Improving the Validity and Diversity of a College Admissions Selection System:
The Utility of Social and Emotional Learning Measures
September 28, 2020 (Monday)
Admission officers are often confronted with competing goals: admitting the most qualified students while maximizing the diversity of an admitted class. Unfortunately, the top factors considered in the admissions process–grades and test scores–exhibit large subgroup differences. In response, many colleges and universities have expressed a desire to consider other factors, which capture students’ persistence and accomplishments in the context of their environment and past experiences.
This session will focus on the utility of social and emotional learning measures, which add to the prediction of college success while exhibiting small-to-no subgroup differences, as a solution to this problem.
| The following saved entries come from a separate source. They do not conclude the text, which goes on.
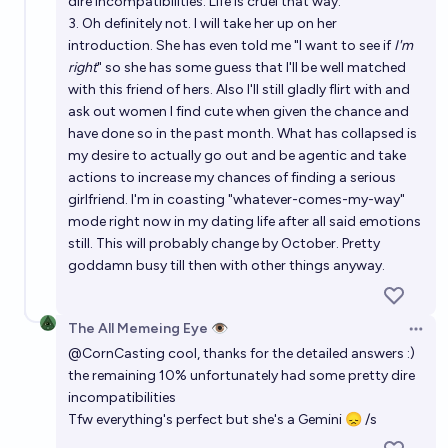
dire incompatibilities. Life is cruel that way.
3. Oh definitely not. I will take her up on her
introduction. She has even told me "I want to see if
I'm
right
" so she has some guess that I'll be well matched
with this friend of hers. Also I'll still gladly flirt with and
ask out women I find cute when given the chance and
have done so in the past month. What has collapsed is
my desire to actually go out and be agentic and take
actions to increase my chances of finding a serious
girlfriend. I'm in coasting "whatever-comes-my-way"
mode right now in my dating life after all said emotions
still. This will probably change by October. Pretty
goddamn busy till then with other things anyway.
The All Memeing Eye 👁️
Open 
@
CornCasting
cool, thanks for the detailed answers :)
the remaining 10% unfortunately had some pretty dire
incompatibilities
Tfw everything's perfect but she's a Gemini 😞 /s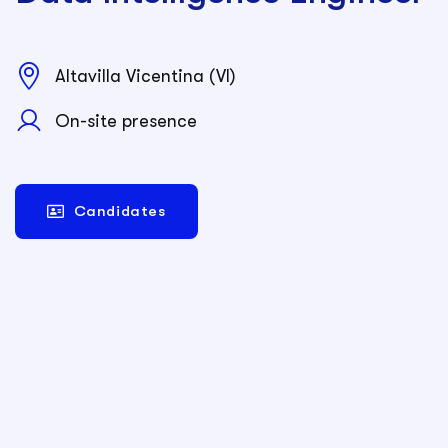
Altavilla Vicentina (VI)
On-site presence
Candidates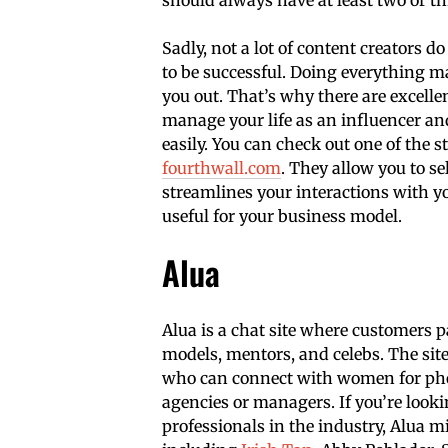
Sadly, not a lot of content creators
to be successful. Doing everything ma
you out. That’s why there are excelle
manage your life as an influencer an
easily. You can check out one of the
fourthwall.com
. They allow you to 
streamlines your interactions with yo
useful for your business model.
Alua
Alua is a chat site where customers 
models, mentors, and celebs. The sit
who can connect with women for phot
agencies or managers. If you’re look
professionals in the industry, Alua m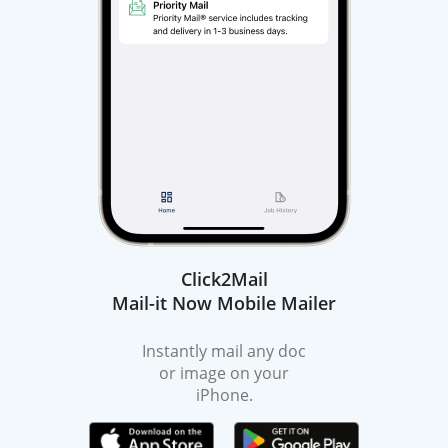
Click2Mail
Mail-it Now Mobile Mailer
Instantly mail any doc
or image on your
iPhone.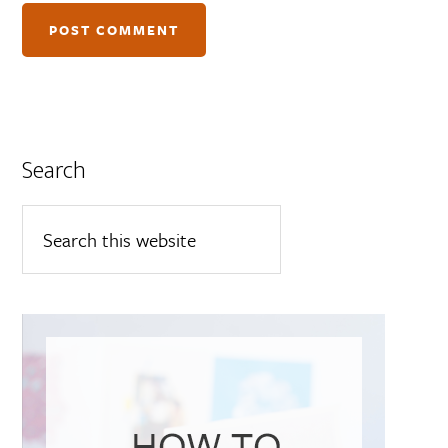
Search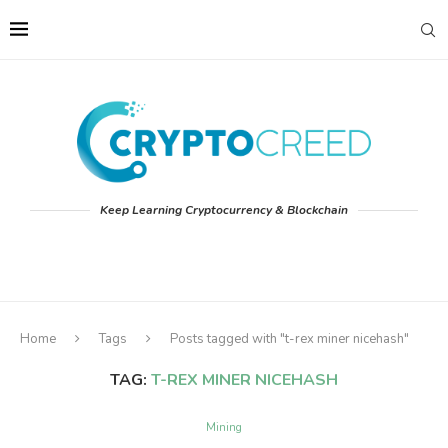
Keep Learning Cryptocurrency & Blockchain
Home
Tags
Posts tagged with "t-rex miner nicehash"
TAG:
T-REX MINER NICEHASH
Mining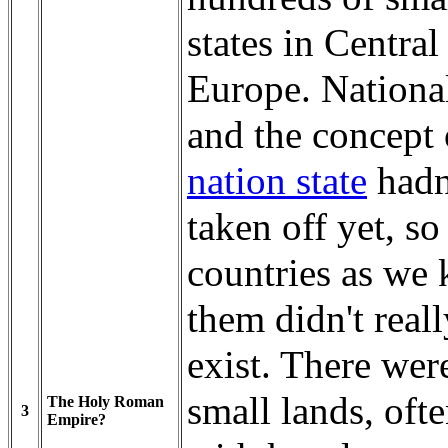
states in Central
Europe. Nationa
and the concept 
nation state
hadn
taken off yet, so
countries as we
them didn't reall
exist. There were
small lands, oft
The Holy Roman
3
Empire?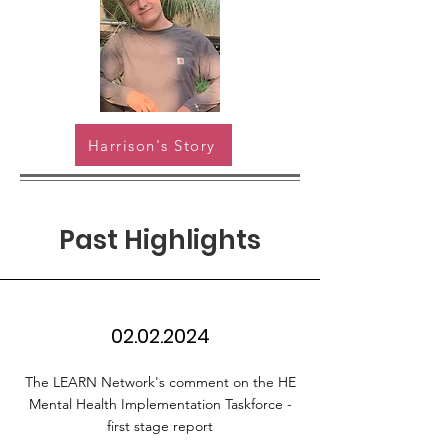
Harrison's Story
Past Highlights
02.02.2024
The LEARN Network's comment on the HE
Mental Health Implementation Taskforce -
first stage report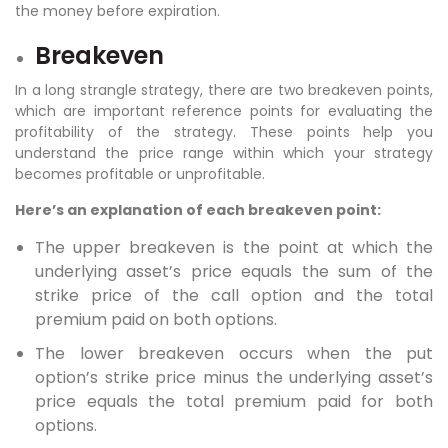
the money before expiration.
Breakeven
In a long strangle strategy, there are two breakeven points,
which are important reference points for evaluating the
profitability of the strategy. These points help you
understand the price range within which your strategy
becomes profitable or unprofitable.
Here’s an explanation of each breakeven point:
The upper breakeven is the point at which the
underlying asset’s price equals the sum of the
strike price of the call option and the total
premium paid on both options.
The lower breakeven occurs when the put
option’s strike price minus the underlying asset’s
price equals the total premium paid for both
options.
Krista Mattern is a Senior Director in Research at ACT. Her research focuses on predicting education and workplace success through evaluating the validity and fairness of cognitive and non-cognitive measures. Also known for work in evaluating the efficacy of learning products to help improve intended learner outcomes. She has over 100 publications including journal articles, technical reports, and books chapters and has served as the editor of two books. Her work has been published in the Journal of Applied Psychology, Journal of Educational Measurement, Educational Measurement: Issues and Practice, Educational and Psychological Measurement, and the Journal of College Student Development. Mattern received her Ph.D. in Industrial and Organizational Psychology with a minor in Quantitative Psychology from the University of Illinois, Urbana-Champaign.